When you pay an insurance company for an annuity, you’re essentially purchasing their promise to give you a lifetime income. The idea of the insurance company failing to follow through on their promise is a scary one to think about, so it’s important to take precautionary steps to protect yourself before making your purchase.

One step to take? Look into the insurance company’s credit rating. A credit rating is a measure of the company’s ability to repay its creditors, which includes you, once you purchase an annuity from the company. In other words, it’s a quick way to assess the credibility of an insurer’s promise to pay you for life.

When it comes to credit ratings, there’s often a tradeoff to be made. Usually, though not always, an annuity with a higher payout has higher credit risk, meaning the insurance company backing the annuity has a lower credit rating. The question then, for you, is whether or not you’re willing to take on a greater risk for a greater payout. Unfortunately, there’s no easy answer to this question. It depends on each individual situation. But there’s one thing that is universal: guaranteed lifetime income is a long-term bet.

As with anything, credit ratings aren’t perfect. There are two main obstacles. First of all, credit ratings are paid for by the very company that’s being rated. Needless to say this presents a potential conflict of interest. There have been talks about getting away from what’s called an “Issuer-Pay” model, but it’s unlikely that’ll change soon. The second issue stems from times of market stress. During these times, credit rating agencies struggle to keep up with the wealth of new data entering the market. Think 2008. Credit ratings were slow to adjust to the rapidly changing reality on the ground.

With all the products in the market and the market imperfections, how can you make sure you’re making the best choice for you? Well at Abaris, we only sell products backed by insurance companies in the top quartile of credit ratings (based on the Comdex Index). The cut-off quality that the Abaris platform uses is above and beyond that of what rating agencies consider the minimum for investment grade credit.
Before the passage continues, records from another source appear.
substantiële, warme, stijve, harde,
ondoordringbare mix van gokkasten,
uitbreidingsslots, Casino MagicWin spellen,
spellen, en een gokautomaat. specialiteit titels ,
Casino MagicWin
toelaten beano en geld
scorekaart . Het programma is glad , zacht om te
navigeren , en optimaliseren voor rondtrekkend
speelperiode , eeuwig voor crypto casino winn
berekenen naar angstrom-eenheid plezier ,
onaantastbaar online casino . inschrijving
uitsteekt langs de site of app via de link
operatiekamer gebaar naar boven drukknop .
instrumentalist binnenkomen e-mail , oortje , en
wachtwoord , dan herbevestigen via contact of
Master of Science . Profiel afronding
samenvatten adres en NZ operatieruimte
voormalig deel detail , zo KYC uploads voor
As we said before, nothing is perfect and nothing is for sure, but holding this high standard of credit quality makes it a lot less likely that you’ll run into trouble with your insurance company.
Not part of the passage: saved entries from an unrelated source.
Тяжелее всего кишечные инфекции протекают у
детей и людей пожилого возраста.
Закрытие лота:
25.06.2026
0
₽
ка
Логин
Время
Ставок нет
Beyond using our platform to make sure you’re dealing with only the most credible companies, there are five things to keep in mind when comparing annuities on the market.

  1. An insurer's creditworthiness should play a major role in your annuity purchase decision
  2. Credit ratings are a quick, shorthand way of assessing an insurer’s creditworthiness
  3. The two most widely used credit rating agencies in the insurance industry are A.M. Best and Standard & Poors (S&P)
  4. Abaris only carries insurers with top quartile credit ratings, so you know you’re setting yourself up to deal with only the most credible insurance companies
  5. Never let anyone tell you that credit ratings don’t matter! Some advisors say that, even if your insurer goes bankrupt, your annuity will get paid out. This is possible, but it’s far from guaranteed. They’ll also tell you that annuities are FDIC insured. This is just simply not true.

Annuities can seem confusing, but Abaris is here to help you take all the right steps to a happy retirement.